— Ступай, — сказал он Трофимову. — Завтра придёшь.
Трофимов поднялся, поклонился ровно настолько, насколько кланяются хозяину, который пока в силе, и вышел.
Гордеев остался один.
За тонкой стеной шумел разогревающийся к вечеру трактир — звякала посуда, кто-то засмеялся, кто-то требовал полового. Чужой, тёплый, живой шум. Гордеев сидел в комнате без окна и слушал его, и вдруг почувствовал, как от левого плеча по руке прошло — не больно, а будто рука затекла, отлежал, — и поднялось к груди, и сжало на один долгий вдох, и отпустило.
Он посидел неподвижно. Подождал, не вернётся ли.
Не вернулось.
«Объелся, — подумал он привычно, потому что так думал всегда, когда сжимало, а сжимало в последний год всё чаще. — Пирог с вязигой не идёт мне на ночь».

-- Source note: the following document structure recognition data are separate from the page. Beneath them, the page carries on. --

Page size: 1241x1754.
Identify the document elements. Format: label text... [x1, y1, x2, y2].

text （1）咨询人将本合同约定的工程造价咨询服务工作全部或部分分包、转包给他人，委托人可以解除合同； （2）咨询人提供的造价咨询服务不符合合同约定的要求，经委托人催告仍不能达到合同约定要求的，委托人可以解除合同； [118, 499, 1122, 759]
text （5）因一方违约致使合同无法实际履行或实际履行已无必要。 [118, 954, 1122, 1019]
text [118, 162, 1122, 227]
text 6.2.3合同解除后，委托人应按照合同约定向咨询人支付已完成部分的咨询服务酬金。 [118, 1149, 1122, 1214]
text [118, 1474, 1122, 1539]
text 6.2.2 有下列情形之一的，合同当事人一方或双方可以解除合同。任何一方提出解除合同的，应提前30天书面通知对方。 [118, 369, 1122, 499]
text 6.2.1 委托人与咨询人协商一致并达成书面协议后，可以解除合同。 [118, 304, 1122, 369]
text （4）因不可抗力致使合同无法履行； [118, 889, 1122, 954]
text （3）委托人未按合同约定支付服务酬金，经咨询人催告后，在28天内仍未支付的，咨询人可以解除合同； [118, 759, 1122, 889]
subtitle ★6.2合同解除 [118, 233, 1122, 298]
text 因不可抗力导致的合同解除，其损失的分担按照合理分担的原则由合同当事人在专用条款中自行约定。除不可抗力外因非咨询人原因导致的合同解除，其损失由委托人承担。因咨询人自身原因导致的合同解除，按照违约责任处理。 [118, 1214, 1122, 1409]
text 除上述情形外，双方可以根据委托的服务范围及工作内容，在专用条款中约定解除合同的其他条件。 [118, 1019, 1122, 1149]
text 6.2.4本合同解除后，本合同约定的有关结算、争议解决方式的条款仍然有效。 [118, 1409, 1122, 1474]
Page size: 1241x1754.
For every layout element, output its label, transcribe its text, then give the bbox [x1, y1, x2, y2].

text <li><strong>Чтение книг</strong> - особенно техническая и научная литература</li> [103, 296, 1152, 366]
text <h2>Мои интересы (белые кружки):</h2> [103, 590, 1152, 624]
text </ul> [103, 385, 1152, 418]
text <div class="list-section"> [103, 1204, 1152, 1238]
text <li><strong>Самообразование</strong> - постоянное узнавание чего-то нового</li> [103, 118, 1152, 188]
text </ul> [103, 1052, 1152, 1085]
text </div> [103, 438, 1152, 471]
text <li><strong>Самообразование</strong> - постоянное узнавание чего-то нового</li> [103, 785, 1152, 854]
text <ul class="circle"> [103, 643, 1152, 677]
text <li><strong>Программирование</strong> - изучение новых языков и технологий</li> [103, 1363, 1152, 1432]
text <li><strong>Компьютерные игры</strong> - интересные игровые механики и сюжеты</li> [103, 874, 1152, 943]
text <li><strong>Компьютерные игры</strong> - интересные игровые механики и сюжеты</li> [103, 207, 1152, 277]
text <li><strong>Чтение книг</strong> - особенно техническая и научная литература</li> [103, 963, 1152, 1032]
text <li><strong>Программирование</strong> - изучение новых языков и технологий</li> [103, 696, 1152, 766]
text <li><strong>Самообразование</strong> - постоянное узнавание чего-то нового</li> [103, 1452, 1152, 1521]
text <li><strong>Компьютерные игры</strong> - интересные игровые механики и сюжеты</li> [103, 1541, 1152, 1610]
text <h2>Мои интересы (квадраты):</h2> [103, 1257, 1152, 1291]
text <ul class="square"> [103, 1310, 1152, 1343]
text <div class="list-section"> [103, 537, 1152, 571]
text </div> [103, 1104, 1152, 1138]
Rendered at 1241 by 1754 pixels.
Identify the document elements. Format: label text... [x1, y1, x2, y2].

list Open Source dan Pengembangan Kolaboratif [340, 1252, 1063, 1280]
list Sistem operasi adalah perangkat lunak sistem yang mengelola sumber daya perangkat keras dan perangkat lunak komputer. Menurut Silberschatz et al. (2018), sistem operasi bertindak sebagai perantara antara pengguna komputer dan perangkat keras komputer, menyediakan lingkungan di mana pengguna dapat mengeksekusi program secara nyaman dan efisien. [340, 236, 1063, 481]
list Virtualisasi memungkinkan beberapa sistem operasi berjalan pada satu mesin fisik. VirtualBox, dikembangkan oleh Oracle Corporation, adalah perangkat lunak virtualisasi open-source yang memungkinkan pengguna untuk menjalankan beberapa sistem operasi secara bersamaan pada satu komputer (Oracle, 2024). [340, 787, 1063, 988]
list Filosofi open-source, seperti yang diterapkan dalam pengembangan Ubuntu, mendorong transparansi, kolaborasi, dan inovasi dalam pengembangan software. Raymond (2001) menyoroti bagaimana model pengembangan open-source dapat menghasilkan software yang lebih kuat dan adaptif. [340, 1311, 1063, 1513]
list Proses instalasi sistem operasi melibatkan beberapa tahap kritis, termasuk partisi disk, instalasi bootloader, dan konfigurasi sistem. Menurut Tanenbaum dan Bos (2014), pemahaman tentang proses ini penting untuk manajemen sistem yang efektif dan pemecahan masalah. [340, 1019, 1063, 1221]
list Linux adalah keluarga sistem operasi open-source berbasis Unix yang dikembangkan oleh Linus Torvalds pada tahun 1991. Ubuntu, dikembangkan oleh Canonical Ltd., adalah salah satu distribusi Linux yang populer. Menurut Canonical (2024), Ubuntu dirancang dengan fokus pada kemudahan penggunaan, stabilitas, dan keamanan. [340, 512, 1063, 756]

Он отодвинул стакан, тяжело встал, надел картуз. Рука была как рука. Он сжал и разжал пальцы — слушались. Вышел через заднюю дверь, на двор, в тёплый июльский вечер. Над Заречной слободой стоял несильный закат, ровный, без огня, какой бывает перед долгим устойчивым теплом. Где-то у пристани свистел отходящий пароход — последний на сегодня, вверх по Волге.
Гордеев постоял, глядя на воду, на которой ещё держался свет. Восемнадцать лет он смотрел на эту реку как на свою — пристань была его, баржи были его, грузы шли через его руки. Теперь пристань была наполовину уже не его, а через год, он чувствовал, не будет вовсе. И ничего нельзя было поделать — кроме того, что он уже сделал. Бумага легла. Тридцать дней. Дальше — как Бог даст.
Он впервые за вечер подумал слово «Бог», и оно отозвалось в нём пусто, как отзывается имя человека, с которым давно раззнакомились.
Дома его ждал сын. Пётр Тарасович — рыхлый, добрый, неглупый и совсем без хватки, единственный, в кого Гордеев вложил всё и от кого знал, что после него дело не удержится и года. Это была ещё одна несправедливость, и с ней Гордеев тоже давно перестал спорить. Он пошёл домой через слободу, медленно, придерживая левую руку правой, сам того не замечая, и думал не о Стрешневе уже, а о том, что надо бы завтра велеть Глафире — нет, Глафира была у Стрешневых, своя кухарка звалась Матрёной, — велеть Матрёне не класть на ночь тяжёлого.
Тридцать дней до конца июля. Он успеет дождаться, чем кончится. А дальше — как Бог даст.
В первый раз за восемнадцать лет это «как Бог даст» прозвучало в нём не угрозой врагу, а просьбой за себя.
Глава 1 С понедельника
В понедельник, третьего июля, я пришёл в управу раньше обычного и застал Сычёва уже за самоваром.
Это само по себе ничего не значило — Сычёв принимал самовар в углу управы за своё с декабря, и приходил рано всегда, — но в это утро он сидел не за бумагами, как обыкновенно, а просто сидел, держа стакан в ладонях, и смотрел в окно на пустую ещё Соборную. Пенсне лежало перед ним на сукне. Без пенсне лицо у Фёдора Игнатьича делалось старше и проще, и по этому простому лицу я понял, что он уже всё знает, читал субботний нумер, и что ночь у него прошла так же, как у меня, — то есть прошла.